The couple is among the 60 percent of America's workers who are eligible to take a prolonged leave from work for family reasons. They are also among the few who actually do.
Since Congress enacted the FMLA with great fanfare almost a decade ago, employers report that 6.5 percent of workers have used the law to take time off up from 3.6 in 1995.
Workplace pressures like those Peartree encountered are a deterrent. Indeed, in a long-standing lawsuit brought by a former Maryland State trooper who sought to take a parental leave under FMLA, his employer's refusal to grant it may cost the state or his supervisor dearly. A federal judge is poised to decide the damage award before Labor Day.

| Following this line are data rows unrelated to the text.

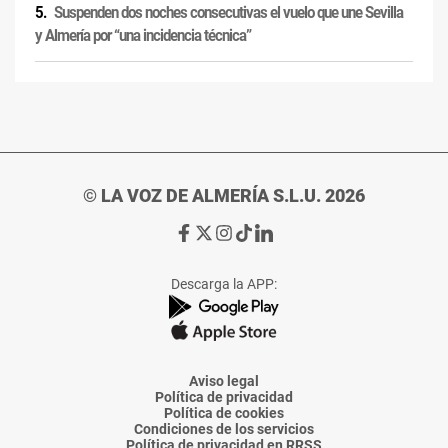
Suspenden dos noches consecutivas el vuelo que une Sevilla
y Almería por “una incidencia técnica”
© LA VOZ DE ALMERÍA S.L.U. 2026
Ir
Ir
Ir
Ir
Ir
a
a
a
a
a
Facebook
X
Instagram
TikTok
Linkedin
Descarga la APP:
de
de
de
de
de
La
La
La
La
La
Voz
Voz
Voz
Voz
Voz
de
de
de
de
de
Almería
Almería
Almería
Almería
Almería
Aviso legal
Política de privacidad
Política de cookies
Condiciones de los servicios
Política de privacidad en RRSS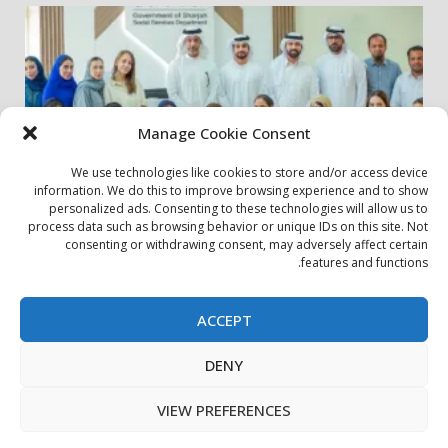
Manage Cookie Consent
We use technologies like cookies to store and/or access device
information. We do this to improve browsing experience and to show
personalized ads. Consenting to these technologies will allow us to
أخبار المجتمع
مجتمعي
process data such as browsing behavior or unique IDs on this site. Not
consenting or withdrawing consent, may adversely affect certain
الشارقة لإدارة الأصول تنظم زيارة إلى دار رعاية المسنين
features and functions.
24 يوليو، 2026
ACCEPT
بيان الخصوصية
سياسة ملفات تعريف الارتباط
اتصل بنا
DENY
حول الموقع
Copyright © All rights reserved.
|
DarkNews
by AF
VIEW PREFERENCES
themes.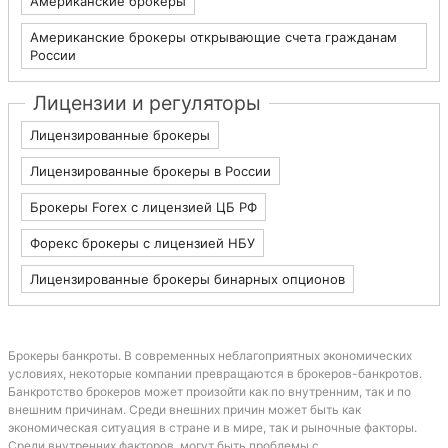
Американские брокеры
Американские брокеры открывающие счета гражданам
России
Лицензии и регуляторы
Лицензированные брокеры
Лицензированные брокеры в России
Брокеры Forex с лицензией ЦБ РФ
Форекс брокеры с лицензией НБУ
Лицензированные брокеры бинарных опционов
Брокеры банкроты. В современных неблагоприятных экономических
условиях, некоторые компании превращаются в брокеров-банкротов.
Банкротство брокеров может произойти как по внутренним, так и по
внешним причинам. Среди внешних причин может быть как
экономическая ситуация в стране и в мире, так и рыночные факторы.
Среди внутренних факторов, могут быть проблемы с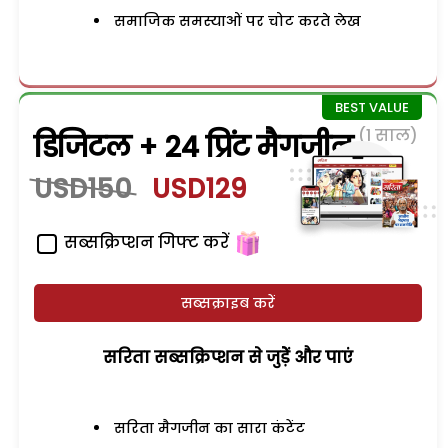
समाजिक समस्याओं पर चोट करते लेख
(1 साल)
डिजिटल + 24 प्रिंट मैगजीन
USD150
USD129
सब्सक्रिप्शन गिफ्ट करें
सब्सक्राइब करें
सरिता सब्सक्रिप्शन से जुड़ेें और पाएं
सरिता मैगजीन का सारा कंटेंट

But an even bigger obstacle, according to a year-old federal study, is that most workers feel they cannot afford to take up to 12 weeks off without pay.

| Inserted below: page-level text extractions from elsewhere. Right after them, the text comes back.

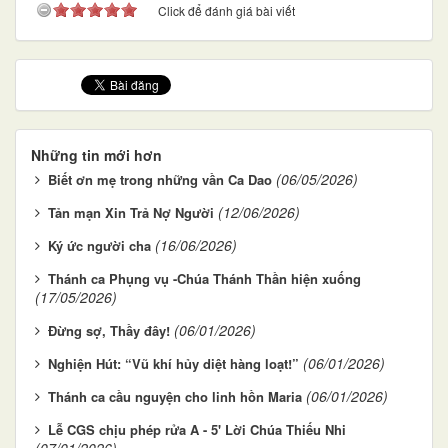
Click để đánh giá bài viết
Những tin mới hơn
(06/05/2026)
Biết ơn mẹ trong những vần Ca Dao
(12/06/2026)
Tản mạn Xin Trả Nợ Người
(16/06/2026)
Ký ức người cha
Thánh ca Phụng vụ -Chúa Thánh Thần hiện xuống
(17/05/2026)
(06/01/2026)
Đừng sợ, Thầy đây!
(06/01/2026)
Nghiện Hút: “Vũ khí hủy diệt hàng loạt!”
(06/01/2026)
Thánh ca cầu nguyện cho linh hồn Maria
Lễ CGS chịu phép rửa A - 5' Lời Chúa Thiếu Nhi
(07/01/2026)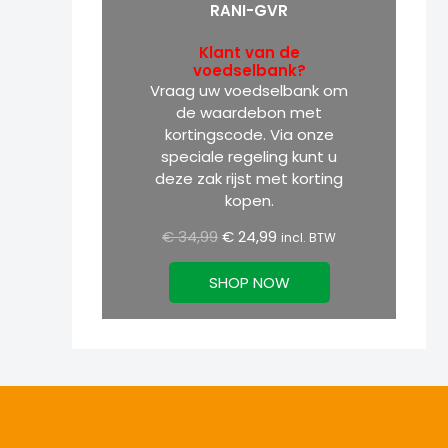
RANI-GVR
Klant van de
voedselbank?
Vraag uw voedselbank om
de waardebon met
kortingscode. Via onze
speciale regeling kunt u
deze zak rijst met korting
kopen.
€
34,99
€
24,99
incl. BTW
SHOP NOW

"The FMLA is almost worthless for most American workers because it is unpaid and therefore rarely utilized, and then usually by ... higher-income workers," says Shields, who became expert in the law while writing a just-published book on shared parenting.

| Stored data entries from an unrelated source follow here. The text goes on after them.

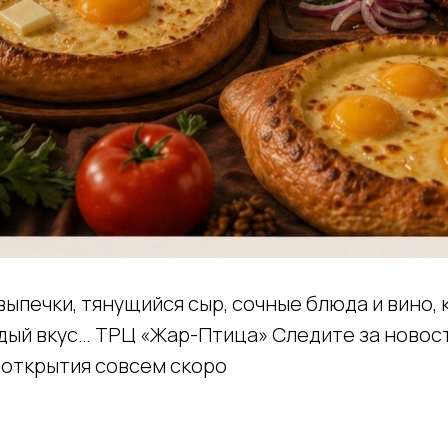
ыпечки, тянущийся сыр, сочные блюда и вино,
дый вкус… ТРЦ «Жар-Птица» Следите за новос
 открытия совсем скоро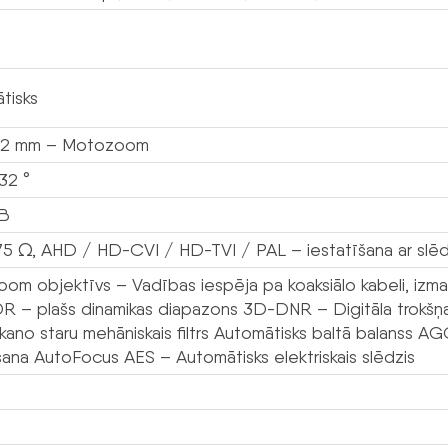
tisks
 12 mm – Motozoom
32 °
dB
75 Ω, AHD / HD-CVI / HD-TVI / PAL – iestatīšana ar slēd
om objektīvs – Vadības iespēja pa koaksiālo kabeli, izman
R – plašs dinamikas diapazons 3D-DNR – Digitāla trokšņa
rkano staru mehāniskais filtrs Automātisks baltā balanss A
šana AutoFocus AES – Automātisks elektriskais slēdzis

The law is intended to help workers balance family and career particularly at challenging times such as the birth of a child or a serious health problem within the family. Indeed, it provides job security for people facing such situations, even if it does not provide financial security in the form of paid leave. (Paid leave exists under federal disability law, but care for family members is not included.)
In a 2000 survey by the Society for Human Resource Management, two-thirds of the human-resource managers polled reported that, because of the FMLA, their companies have kept some employees who would have otherwise been fired for failure to meet attendance standards.
But there's a growing sense within the workforce that FMLA is not enough.
"Protection offered by the FMLA is limited in comparison to the pressure [on workers] created by competing demands," says Joshua Davis, an employment law expert at the Boston law firm of Hill & Barlow. "The work-life balance is, as working people know and the day-to-day experience of employers demonstrates, a constant issue."